__Task details__: Scan the lines below for the string "Mondial" and copy every one that has it.

*** Extracted information ***

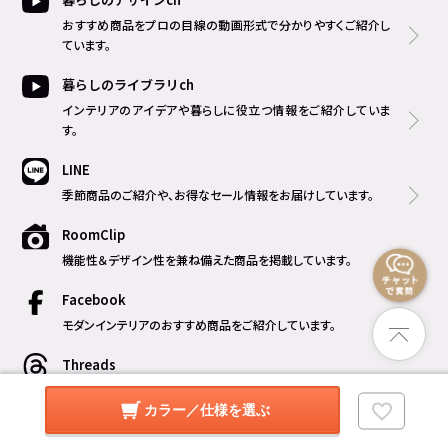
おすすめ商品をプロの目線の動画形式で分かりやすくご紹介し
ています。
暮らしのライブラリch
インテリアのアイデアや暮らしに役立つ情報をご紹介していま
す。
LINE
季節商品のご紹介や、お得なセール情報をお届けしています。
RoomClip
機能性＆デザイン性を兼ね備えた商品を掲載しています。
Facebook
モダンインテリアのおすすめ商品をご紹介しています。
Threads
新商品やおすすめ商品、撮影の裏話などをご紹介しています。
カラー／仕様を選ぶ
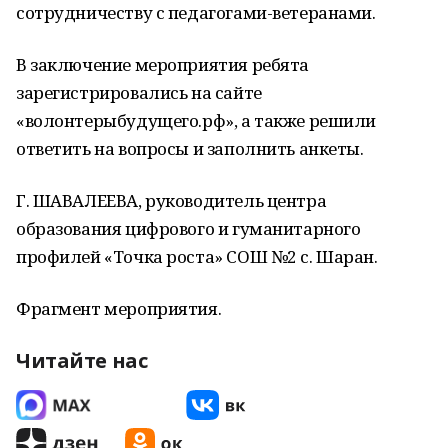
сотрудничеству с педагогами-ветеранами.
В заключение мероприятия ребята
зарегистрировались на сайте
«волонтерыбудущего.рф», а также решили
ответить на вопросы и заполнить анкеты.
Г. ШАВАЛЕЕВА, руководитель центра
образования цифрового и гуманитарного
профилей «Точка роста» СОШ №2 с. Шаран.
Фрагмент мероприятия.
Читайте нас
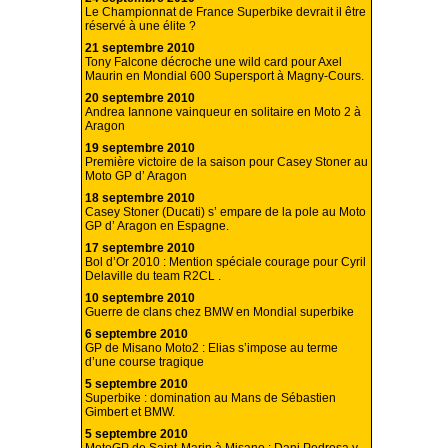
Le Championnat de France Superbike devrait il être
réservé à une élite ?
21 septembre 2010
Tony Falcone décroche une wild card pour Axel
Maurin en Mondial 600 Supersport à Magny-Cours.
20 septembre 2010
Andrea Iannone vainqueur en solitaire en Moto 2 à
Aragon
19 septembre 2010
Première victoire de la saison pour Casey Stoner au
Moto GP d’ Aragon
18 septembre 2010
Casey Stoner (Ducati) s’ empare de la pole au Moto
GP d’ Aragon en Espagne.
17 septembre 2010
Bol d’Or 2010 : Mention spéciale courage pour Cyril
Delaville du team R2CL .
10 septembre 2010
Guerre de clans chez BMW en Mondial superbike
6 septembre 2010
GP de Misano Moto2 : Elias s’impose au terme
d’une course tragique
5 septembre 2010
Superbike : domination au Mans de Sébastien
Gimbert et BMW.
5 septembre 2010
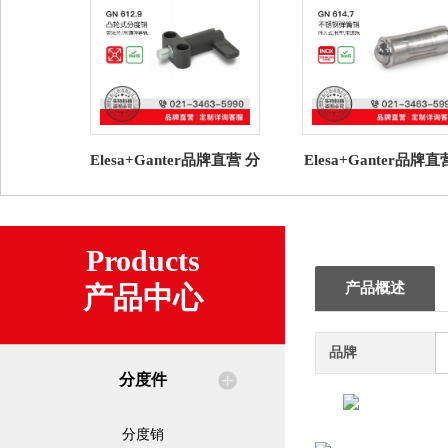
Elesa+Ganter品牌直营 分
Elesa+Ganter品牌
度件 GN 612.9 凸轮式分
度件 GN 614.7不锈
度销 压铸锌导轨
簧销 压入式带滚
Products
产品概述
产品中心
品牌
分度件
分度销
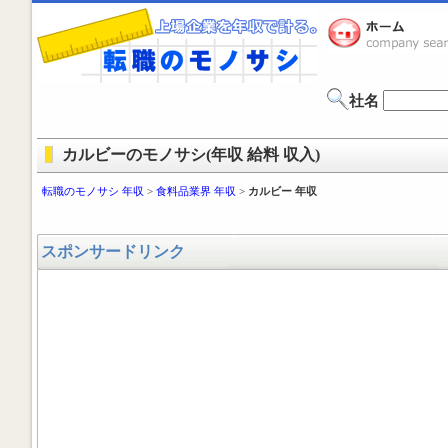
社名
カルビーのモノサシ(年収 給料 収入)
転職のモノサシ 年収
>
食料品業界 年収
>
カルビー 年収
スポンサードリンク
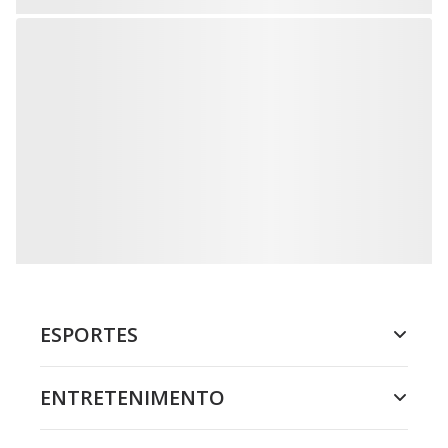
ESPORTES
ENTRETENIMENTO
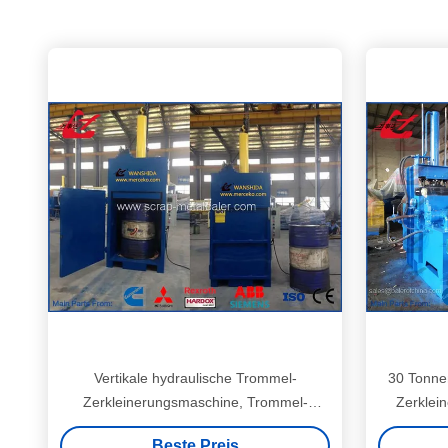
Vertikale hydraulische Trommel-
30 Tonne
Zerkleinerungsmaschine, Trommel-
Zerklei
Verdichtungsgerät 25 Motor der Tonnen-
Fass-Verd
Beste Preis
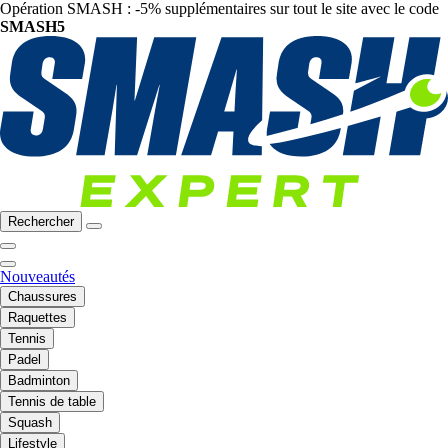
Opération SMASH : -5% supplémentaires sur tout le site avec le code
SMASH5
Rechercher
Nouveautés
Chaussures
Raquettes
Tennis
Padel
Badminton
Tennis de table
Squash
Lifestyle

*** End of Extracted information ***

__Solution to this problem__:
Maurin en Mondial 600 Supersport à Magny-Cours.
Guerre de clans chez BMW en Mondial superbike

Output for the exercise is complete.